October 3, 2011
"He doesn't understand what we're saying, yes?" "Nope" "...then why does he keep smiling?"
Another e-mail from the motherland! Just like clockwork. Hard to believe another Monday is here. During the day it can be kinda slow at times, but looking back on it, it's been a fast week. Weird to think I've nearly been in Russia for 3 weeks! How crazy is that? Pretty crazy.
Anywho, it's been a good week! Russian is still tough, the people still wonder why there's a couple of funny Americans on the street (which technically is incorrect, my companion is Canadian!), the food is still tasty and luckily the drunks we ran into this week were happy drunks! Alls well here, save for the fact that it's getting pretty dang cold and rainy. My companion has taught me a nice way to wash pants without having to pay the ridiculous dry cleaning fees or in messing up the pants in the wash, which is way nice!
Sean had a few questions for me that I thought I'd share and answer as a whole, so here we go!
Q. Do you have cell phones out there?
A. Yessiree bob.
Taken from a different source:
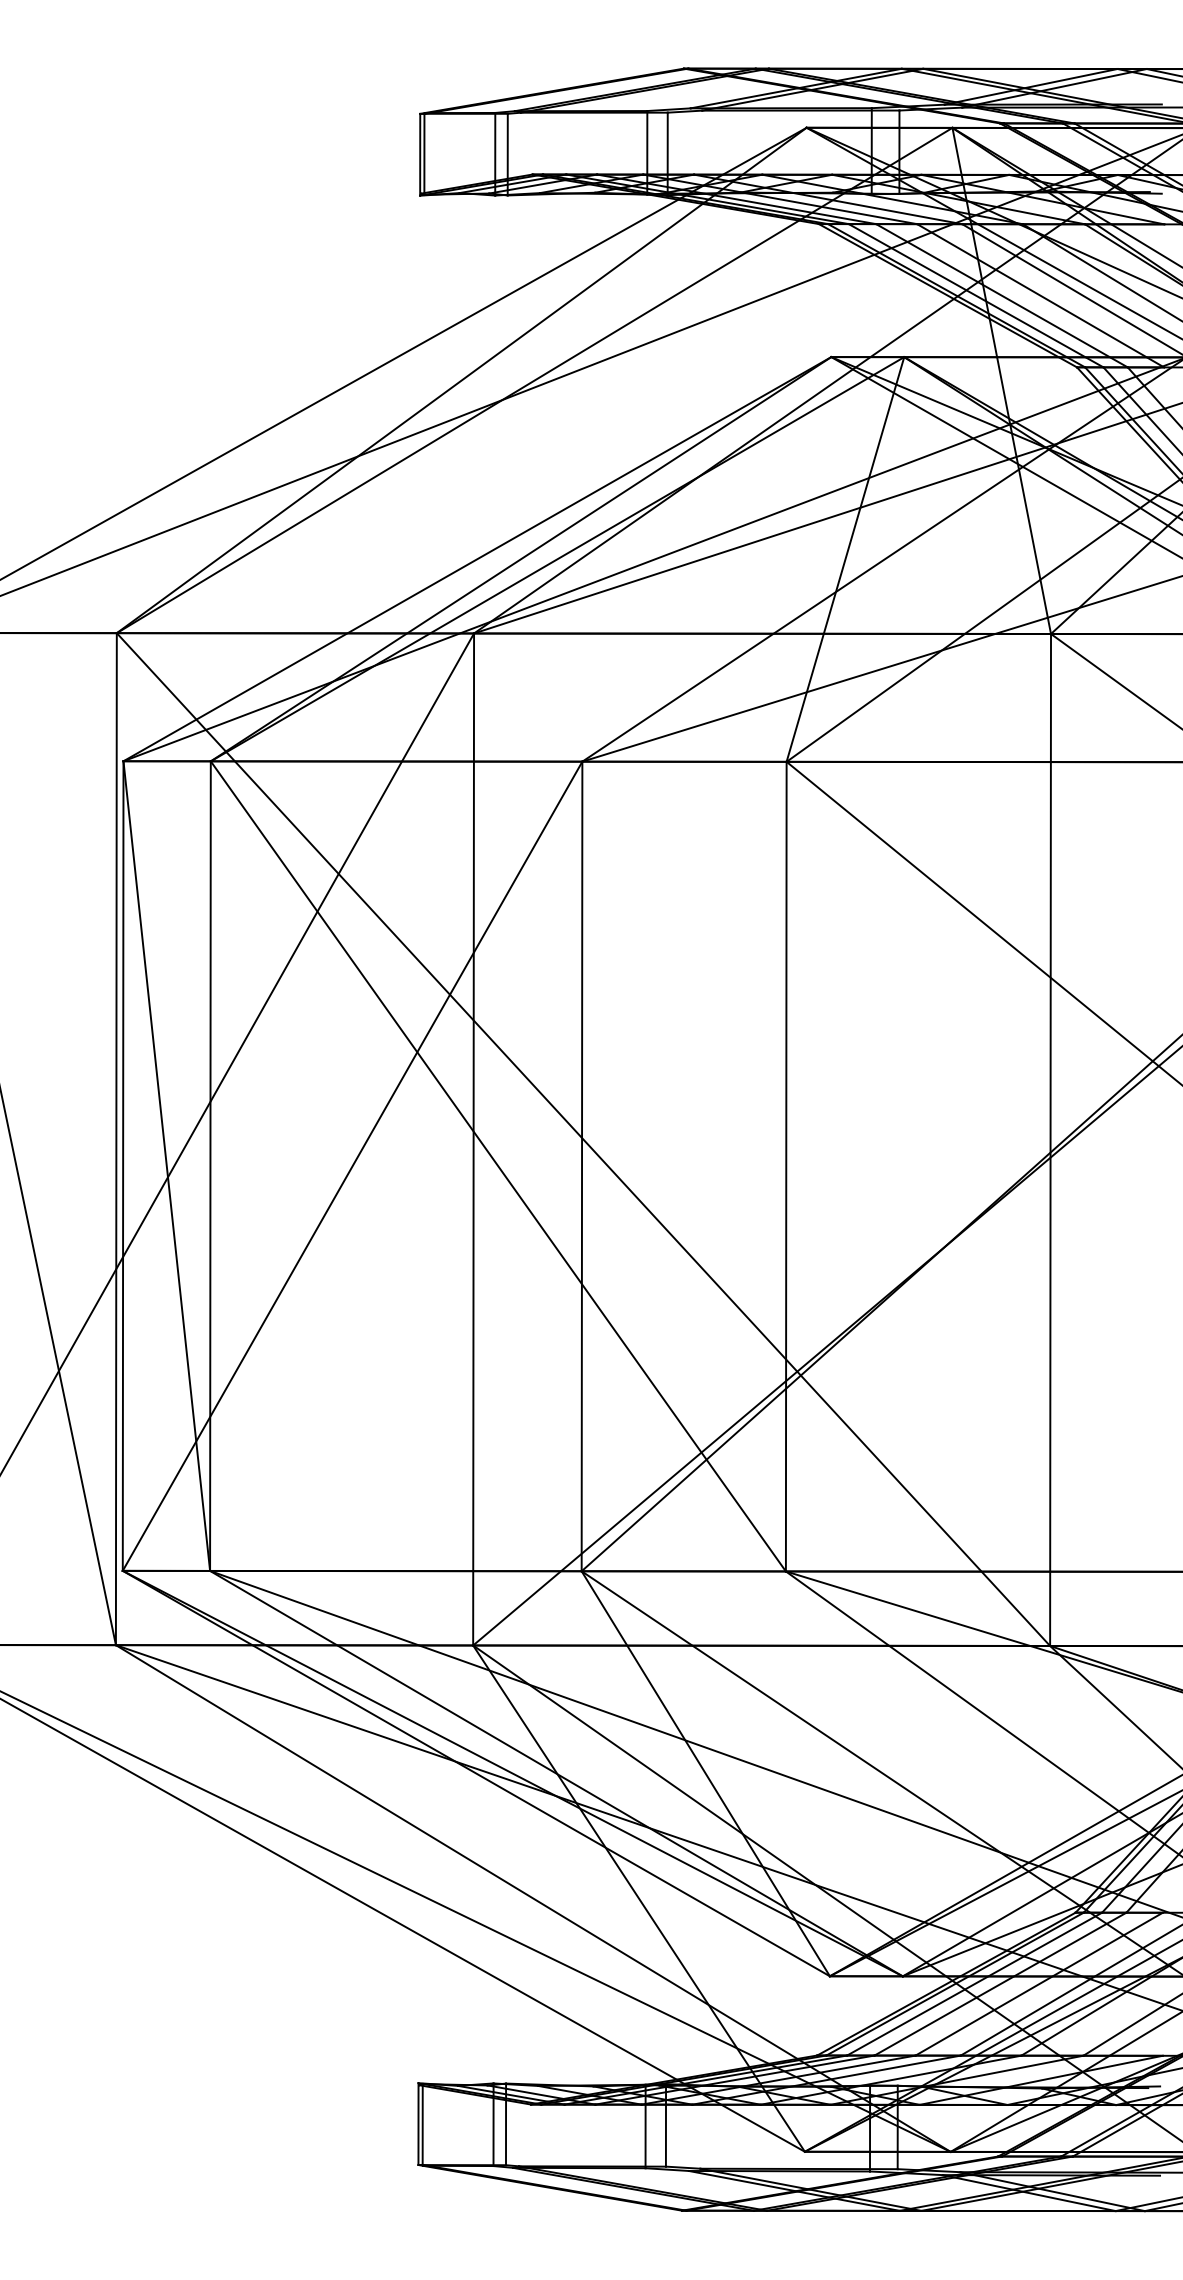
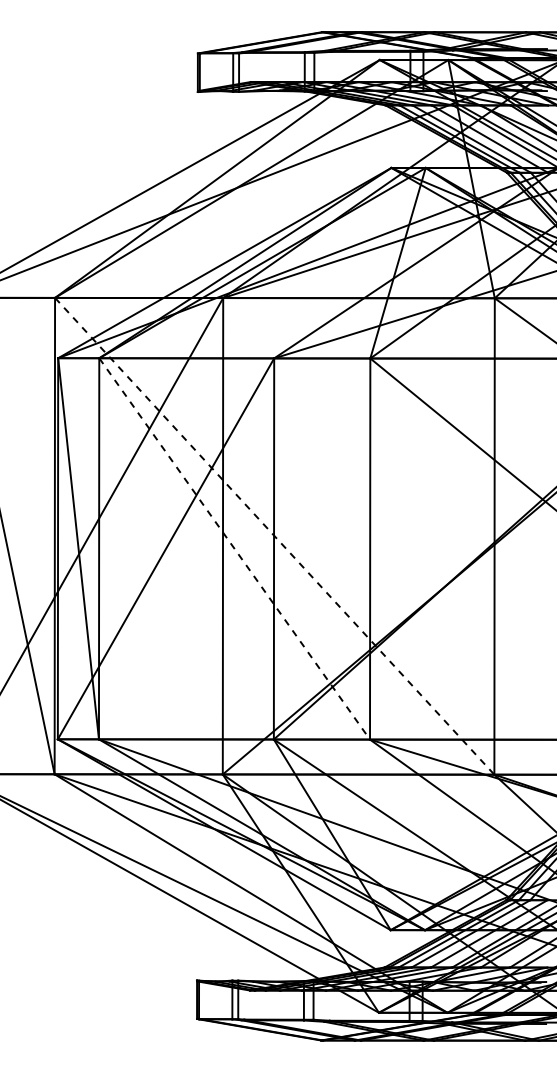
line: (585, 1140) -> (275, 536), solid -> dashed
line: (498, 1165) -> (234, 548), solid -> dashed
A nice shiny red brick! Well, not a brick really, nothing fancy but it makes calls and lets me be misunderstood by the Russian people even more (kinda hard at times to talk and listen on the phone, especially in Russian. Ah well!)
A. Are you really not allowed to eat at anyone else's home?
Q. We used to not to, but a new age has dawned ever since the current President rolled into town. We've ate many times at members place and it was quite delicious! Had liver for the first time, was interesting and some members who own a restaurant taught me a couple of Russian recipes and fed us! T'was quite tasty.
Q. How do you get around your area - by bus or car?
A. Oh gosh, only by bus or by walking. I wouldn't try driving here even if you offered me some delicious Borsh (is that the english spelling?). Drivers here can be more than slightly crazy at times, though I've never once seen an accident happen. But yeah, walking and by bus everytime.
Q. How do you like district meetings? Are they held in English or Russian?
A. Both actually, and I generally understand the Russian in them now (can translate it too!). My companion is the district leader.
Q. How many native Russian speakers are in your mission?
A. We've got apparently 5 or 6 in the mission, thought I've only met one who is a sister in our zone. We need more!
Q. What do you eat for breakfast? And the food in general?
A. Mmmm...breakfast. I generally have some cereal with nuked milk (not homogonized by nuclearized, I'll die before the milk expires, which is quite a new concept for me! -well, ok, it doesn't last that long, but the milk can last for I think about 5 months, it's quite cool-). Most everything comes not in jars or in plastic containers, but rather in square plactic packets. Kinda hard to describe, though I don't know why. Ketchup, milk, Sour Cream, yogurt, everything just comes in a packet that as opposed to a bottle or container. Hope that makes sense, if not I'll send some pictures soon so that ya'll understand.
I've made some delicious pastas and soups while we've been here, though I dearly miss my New Mexican spices and foods. No one knows what a tortilla is here. So sad! A simpel tortilla recipe would be nice as I told me companion I'd makeshift him a Mexican meal before he goes home. More on food next letter I think, making me hungry!
- How long did it take to get out to your area?
The train took about 8 hours or so, and it was an overnight train from Samara to Saratov. It was pretty cool sleeping on a train! No one offered me a toothbrush with the color of my choice though (reference, anyone?). After the train got to our stop me and my companion took a taxi over to our apartment and got situated.
And that's it for question and answer time! I've got to ship out my report to President Sartori soon, but I did have a few requests. Ya'll mentioned that you were putting together a Cristmas package, which blows my mind a bit, but I guess I have a couple of requests for Santa.
Quick discourse on the importance of faith and then I'll skedaddle, promise! I've been learning more and more the importance of faith while being here. Faith is crucial here. I can tell on the days when I feel "no one wants to hear what I've got to say. I have a funny accent and people just seem to think I'm a cultist that likes to wear pink ties", and on those days most people don't want to talk to me. That's not simply attitude, but also faith. On the days, the hours and the times that I remember that I am a missionary called of God to go to Russia and to be in this area and remember that God has prepared people here to hear the Gospel, then my countenance changes. My smile becomes brighter, my spirit hightened and I'm ready to do the work. That became really apparent to me yesterday. One person didn't want to hear our message, but he smiled and talked for a bit and gave us a couple of tasty apples. Another man we met was so glad to see us and said that he wanted to know more, so we gave him a Book of Mormon and our number. Another man was a drunk, but he was so suprised and happy to meet a real American that he gave us his number and said he wanted to meet again. Two apples, a potential investigator and a happy drunk guy, and I'm so happy about that! Everyday when I have that attitude and faith, even if our success is not great in number I feel the warmth and love of a happy Heavenly Father with the work I've done.
Anyways, gotta go for now. You're in my heart and in my prayers everyday, and I love you all so much! Be good, eat your veggies, yadda yadda!